“Was not their mistake once more bred of the life of slavery that they had been living?—a life which was always looking upon everything, except mankind, animate and inanimate—‘nature,’ as people used to call it—as one thing, and mankind as another, it was natural to people thinking in this way, that they should try to make ‘nature’ their slave, since they thought ‘nature’ was something outside them” — William Morris


Saturday, April 13, 2013

Houston on the Rise

This nearly gets it right. Much better would be to say: where I live, Montrose, is the closest to the center of a city, with tons of art, much of it free, that you will now get if you are in the 99%.

Around every corner of this neighborhood there is now a frantic construction project.

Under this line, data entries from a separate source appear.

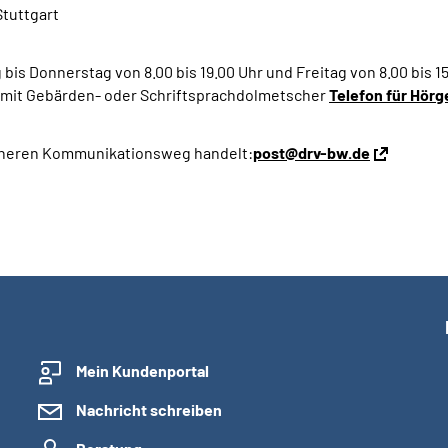
tuttgart
 bis Donnerstag von 8.00 bis 19.00 Uhr und
Freitag
von 8.00 bis 1
da mit Gebärden- oder Schriftsprachdolmetscher
Telefon für Hör
sicheren Kommunikationsweg handelt:
post@drv-bw.de
Mein Kundenportal
Nachricht schreiben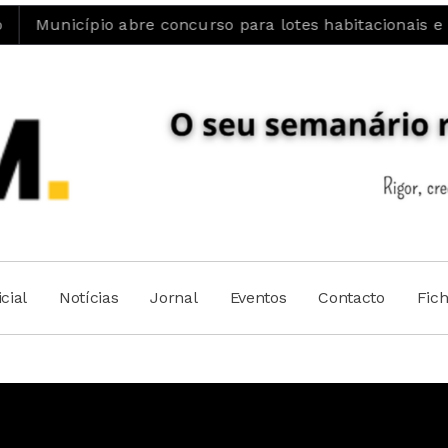
bre concurso para lotes habitacionais e reforça aposta 
cial
Notícias
Jornal
Eventos
Contacto
Fic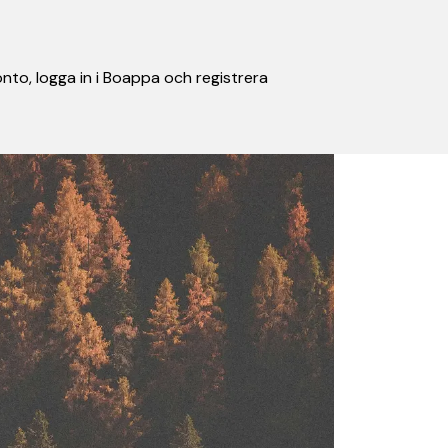
nto, logga in i Boappa och registrera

The Dean, several colleagues, and many business people, along with all kinds of races and classes, live in these streets.

Just walked to Indika last night, the best Indian restaurant I've been to period. Next to Uchi, the best Japanese.

1 comment:

Nick Guetti said...

I don't think the article gets it anywhere near right, particularly when the benefits only apply to what should be very obviously ephemeral periods of energy resource bounty...I mean, we should know better by now. It would take many of these "aspiring cities" very little of a push to become economic ghost towns. My advice is to start as big a community garden as y'all can grow...preferably at least 10 acres.